**Input records:**
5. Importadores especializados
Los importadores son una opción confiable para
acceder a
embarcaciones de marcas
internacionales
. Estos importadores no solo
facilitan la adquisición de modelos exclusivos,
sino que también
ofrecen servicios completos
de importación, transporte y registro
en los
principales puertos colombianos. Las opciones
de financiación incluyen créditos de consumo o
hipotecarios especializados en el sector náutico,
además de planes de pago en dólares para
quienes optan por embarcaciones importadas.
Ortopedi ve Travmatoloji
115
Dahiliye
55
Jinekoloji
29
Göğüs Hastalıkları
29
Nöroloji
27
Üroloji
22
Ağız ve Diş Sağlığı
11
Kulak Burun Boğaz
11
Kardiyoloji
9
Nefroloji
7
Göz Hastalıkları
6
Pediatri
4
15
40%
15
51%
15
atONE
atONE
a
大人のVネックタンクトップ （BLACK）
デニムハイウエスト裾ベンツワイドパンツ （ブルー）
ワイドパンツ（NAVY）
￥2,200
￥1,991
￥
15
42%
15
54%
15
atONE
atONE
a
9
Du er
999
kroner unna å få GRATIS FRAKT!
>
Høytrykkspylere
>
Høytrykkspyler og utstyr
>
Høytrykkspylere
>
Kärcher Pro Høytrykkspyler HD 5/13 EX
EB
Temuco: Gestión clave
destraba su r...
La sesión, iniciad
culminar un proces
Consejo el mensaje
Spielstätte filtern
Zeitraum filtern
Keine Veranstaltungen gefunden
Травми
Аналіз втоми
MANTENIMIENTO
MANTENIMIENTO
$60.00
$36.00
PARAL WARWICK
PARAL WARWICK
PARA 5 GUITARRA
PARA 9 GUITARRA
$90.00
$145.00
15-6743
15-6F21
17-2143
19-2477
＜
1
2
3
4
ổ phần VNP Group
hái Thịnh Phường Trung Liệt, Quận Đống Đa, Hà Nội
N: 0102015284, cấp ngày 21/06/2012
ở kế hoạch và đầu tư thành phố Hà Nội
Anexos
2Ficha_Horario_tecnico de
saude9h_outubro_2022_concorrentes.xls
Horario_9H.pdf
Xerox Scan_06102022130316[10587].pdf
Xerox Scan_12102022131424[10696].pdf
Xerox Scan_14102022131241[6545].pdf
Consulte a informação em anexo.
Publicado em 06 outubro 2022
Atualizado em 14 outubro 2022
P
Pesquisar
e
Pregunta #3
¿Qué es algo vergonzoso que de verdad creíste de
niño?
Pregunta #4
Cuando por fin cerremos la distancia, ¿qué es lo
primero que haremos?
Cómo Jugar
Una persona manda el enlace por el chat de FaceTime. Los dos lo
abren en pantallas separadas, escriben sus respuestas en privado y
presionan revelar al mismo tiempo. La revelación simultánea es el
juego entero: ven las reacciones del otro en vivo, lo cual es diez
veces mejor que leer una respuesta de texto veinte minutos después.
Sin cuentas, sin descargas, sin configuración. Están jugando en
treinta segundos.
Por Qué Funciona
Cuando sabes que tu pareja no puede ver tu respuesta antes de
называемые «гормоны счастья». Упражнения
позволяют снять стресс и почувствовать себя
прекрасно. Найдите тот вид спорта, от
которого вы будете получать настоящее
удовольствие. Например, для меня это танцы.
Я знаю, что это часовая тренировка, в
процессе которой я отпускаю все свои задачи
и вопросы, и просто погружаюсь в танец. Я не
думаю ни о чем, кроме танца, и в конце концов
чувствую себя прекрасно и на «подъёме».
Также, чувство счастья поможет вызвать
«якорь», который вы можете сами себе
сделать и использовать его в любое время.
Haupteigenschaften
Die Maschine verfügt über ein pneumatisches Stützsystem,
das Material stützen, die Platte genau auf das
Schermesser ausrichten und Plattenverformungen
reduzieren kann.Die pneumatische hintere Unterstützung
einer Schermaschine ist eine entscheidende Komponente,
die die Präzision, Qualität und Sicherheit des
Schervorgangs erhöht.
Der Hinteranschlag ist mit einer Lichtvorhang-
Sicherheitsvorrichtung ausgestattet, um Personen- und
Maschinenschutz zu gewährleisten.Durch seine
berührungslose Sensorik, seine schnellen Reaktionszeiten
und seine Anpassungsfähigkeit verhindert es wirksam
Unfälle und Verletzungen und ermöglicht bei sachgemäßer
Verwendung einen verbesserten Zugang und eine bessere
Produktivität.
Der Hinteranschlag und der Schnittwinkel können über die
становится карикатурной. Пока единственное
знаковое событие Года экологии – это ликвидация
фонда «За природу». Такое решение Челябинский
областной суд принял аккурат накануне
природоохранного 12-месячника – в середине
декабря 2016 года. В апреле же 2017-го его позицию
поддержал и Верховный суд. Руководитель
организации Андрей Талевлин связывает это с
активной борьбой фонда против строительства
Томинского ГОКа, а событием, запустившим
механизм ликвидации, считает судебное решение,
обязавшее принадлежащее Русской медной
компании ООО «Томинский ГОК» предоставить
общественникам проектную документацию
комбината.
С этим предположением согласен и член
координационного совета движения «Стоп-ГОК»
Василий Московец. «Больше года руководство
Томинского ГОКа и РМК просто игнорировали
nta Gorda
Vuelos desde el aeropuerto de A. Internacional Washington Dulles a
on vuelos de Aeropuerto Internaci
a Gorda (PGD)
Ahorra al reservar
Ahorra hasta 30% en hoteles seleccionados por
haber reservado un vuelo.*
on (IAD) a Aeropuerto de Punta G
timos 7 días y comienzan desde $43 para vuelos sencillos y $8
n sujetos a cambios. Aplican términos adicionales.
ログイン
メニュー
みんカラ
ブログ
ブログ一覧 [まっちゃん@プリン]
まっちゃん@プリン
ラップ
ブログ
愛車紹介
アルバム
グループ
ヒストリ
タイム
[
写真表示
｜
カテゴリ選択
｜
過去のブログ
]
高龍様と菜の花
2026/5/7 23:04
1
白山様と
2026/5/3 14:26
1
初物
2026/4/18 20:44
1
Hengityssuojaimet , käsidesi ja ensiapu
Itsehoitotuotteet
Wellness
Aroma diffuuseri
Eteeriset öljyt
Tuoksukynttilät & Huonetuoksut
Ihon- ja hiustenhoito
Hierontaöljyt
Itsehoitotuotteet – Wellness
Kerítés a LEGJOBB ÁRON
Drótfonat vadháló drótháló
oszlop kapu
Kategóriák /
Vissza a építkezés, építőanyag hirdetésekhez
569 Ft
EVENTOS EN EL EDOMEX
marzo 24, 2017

**Task to carry out:** With nothing left out, copy the data above exactly.

**Expected answer:**
5. Importadores especializados
Los importadores son una opción confiable para
acceder a
embarcaciones de marcas
internacionales
. Estos importadores no solo
facilitan la adquisición de modelos exclusivos,
sino que también
ofrecen servicios completos
de importación, transporte y registro
en los
principales puertos colombianos. Las opciones
de financiación incluyen créditos de consumo o
hipotecarios especializados en el sector náutico,
además de planes de pago en dólares para
quienes optan por embarcaciones importadas.
Ortopedi ve Travmatoloji
115
Dahiliye
55
Jinekoloji
29
Göğüs Hastalıkları
29
Nöroloji
27
Üroloji
22
Ağız ve Diş Sağlığı
11
Kulak Burun Boğaz
11
Kardiyoloji
9
Nefroloji
7
Göz Hastalıkları
6
Pediatri
4
15
40%
15
51%
15
atONE
atONE
a
大人のVネックタンクトップ （BLACK）
デニムハイウエスト裾ベンツワイドパンツ （ブルー）
ワイドパンツ（NAVY）
￥2,200
￥1,991
￥
15
42%
15
54%
15
atONE
atONE
a
9
Du er
999
kroner unna å få GRATIS FRAKT!
>
Høytrykkspylere
>
Høytrykkspyler og utstyr
>
Høytrykkspylere
>
Kärcher Pro Høytrykkspyler HD 5/13 EX
EB
Temuco: Gestión clave
destraba su r...
La sesión, iniciad
culminar un proces
Consejo el mensaje
Spielstätte filtern
Zeitraum filtern
Keine Veranstaltungen gefunden
Травми
Аналіз втоми
MANTENIMIENTO
MANTENIMIENTO
$60.00
$36.00
PARAL WARWICK
PARAL WARWICK
PARA 5 GUITARRA
PARA 9 GUITARRA
$90.00
$145.00
15-6743
15-6F21
17-2143
19-2477
＜
1
2
3
4
ổ phần VNP Group
hái Thịnh Phường Trung Liệt, Quận Đống Đa, Hà Nội
N: 0102015284, cấp ngày 21/06/2012
ở kế hoạch và đầu tư thành phố Hà Nội
Anexos
2Ficha_Horario_tecnico de
saude9h_outubro_2022_concorrentes.xls
Horario_9H.pdf
Xerox Scan_06102022130316[10587].pdf
Xerox Scan_12102022131424[10696].pdf
Xerox Scan_14102022131241[6545].pdf
Consulte a informação em anexo.
Publicado em 06 outubro 2022
Atualizado em 14 outubro 2022
P
Pesquisar
e
Pregunta #3
¿Qué es algo vergonzoso que de verdad creíste de
niño?
Pregunta #4
Cuando por fin cerremos la distancia, ¿qué es lo
primero que haremos?
Cómo Jugar
Una persona manda el enlace por el chat de FaceTime. Los dos lo
abren en pantallas separadas, escriben sus respuestas en privado y
presionan revelar al mismo tiempo. La revelación simultánea es el
juego entero: ven las reacciones del otro en vivo, lo cual es diez
veces mejor que leer una respuesta de texto veinte minutos después.
Sin cuentas, sin descargas, sin configuración. Están jugando en
treinta segundos.
Por Qué Funciona
Cuando sabes que tu pareja no puede ver tu respuesta antes de
называемые «гормоны счастья». Упражнения
позволяют снять стресс и почувствовать себя
прекрасно. Найдите тот вид спорта, от
которого вы будете получать настоящее
удовольствие. Например, для меня это танцы.
Я знаю, что это часовая тренировка, в
процессе которой я отпускаю все свои задачи
и вопросы, и просто погружаюсь в танец. Я не
думаю ни о чем, кроме танца, и в конце концов
чувствую себя прекрасно и на «подъёме».
Также, чувство счастья поможет вызвать
«якорь», который вы можете сами себе
сделать и использовать его в любое время.
Haupteigenschaften
Die Maschine verfügt über ein pneumatisches Stützsystem,
das Material stützen, die Platte genau auf das
Schermesser ausrichten und Plattenverformungen
reduzieren kann.Die pneumatische hintere Unterstützung
einer Schermaschine ist eine entscheidende Komponente,
die die Präzision, Qualität und Sicherheit des
Schervorgangs erhöht.
Der Hinteranschlag ist mit einer Lichtvorhang-
Sicherheitsvorrichtung ausgestattet, um Personen- und
Maschinenschutz zu gewährleisten.Durch seine
berührungslose Sensorik, seine schnellen Reaktionszeiten
und seine Anpassungsfähigkeit verhindert es wirksam
Unfälle und Verletzungen und ermöglicht bei sachgemäßer
Verwendung einen verbesserten Zugang und eine bessere
Produktivität.
Der Hinteranschlag und der Schnittwinkel können über die
становится карикатурной. Пока единственное
знаковое событие Года экологии – это ликвидация
фонда «За природу». Такое решение Челябинский
областной суд принял аккурат накануне
природоохранного 12-месячника – в середине
декабря 2016 года. В апреле же 2017-го его позицию
поддержал и Верховный суд. Руководитель
организации Андрей Талевлин связывает это с
активной борьбой фонда против строительства
Томинского ГОКа, а событием, запустившим
механизм ликвидации, считает судебное решение,
обязавшее принадлежащее Русской медной
компании ООО «Томинский ГОК» предоставить
общественникам проектную документацию
комбината.
С этим предположением согласен и член
координационного совета движения «Стоп-ГОК»
Василий Московец. «Больше года руководство
Томинского ГОКа и РМК просто игнорировали
nta Gorda
Vuelos desde el aeropuerto de A. Internacional Washington Dulles a
on vuelos de Aeropuerto Internaci
a Gorda (PGD)
Ahorra al reservar
Ahorra hasta 30% en hoteles seleccionados por
haber reservado un vuelo.*
on (IAD) a Aeropuerto de Punta G
timos 7 días y comienzan desde $43 para vuelos sencillos y $8
n sujetos a cambios. Aplican términos adicionales.
ログイン
メニュー
みんカラ
ブログ
ブログ一覧 [まっちゃん@プリン]
まっちゃん@プリン
ラップ
ブログ
愛車紹介
アルバム
グループ
ヒストリ
タイム
[
写真表示
｜
カテゴリ選択
｜
過去のブログ
]
高龍様と菜の花
2026/5/7 23:04
1
白山様と
2026/5/3 14:26
1
初物
2026/4/18 20:44
1
Hengityssuojaimet , käsidesi ja ensiapu
Itsehoitotuotteet
Wellness
Aroma diffuuseri
Eteeriset öljyt
Tuoksukynttilät & Huonetuoksut
Ihon- ja hiustenhoito
Hierontaöljyt
Itsehoitotuotteet – Wellness
Kerítés a LEGJOBB ÁRON
Drótfonat vadháló drótháló
oszlop kapu
Kategóriák /
Vissza a építkezés, építőanyag hirdetésekhez
569 Ft
EVENTOS EN EL EDOMEX
marzo 24, 2017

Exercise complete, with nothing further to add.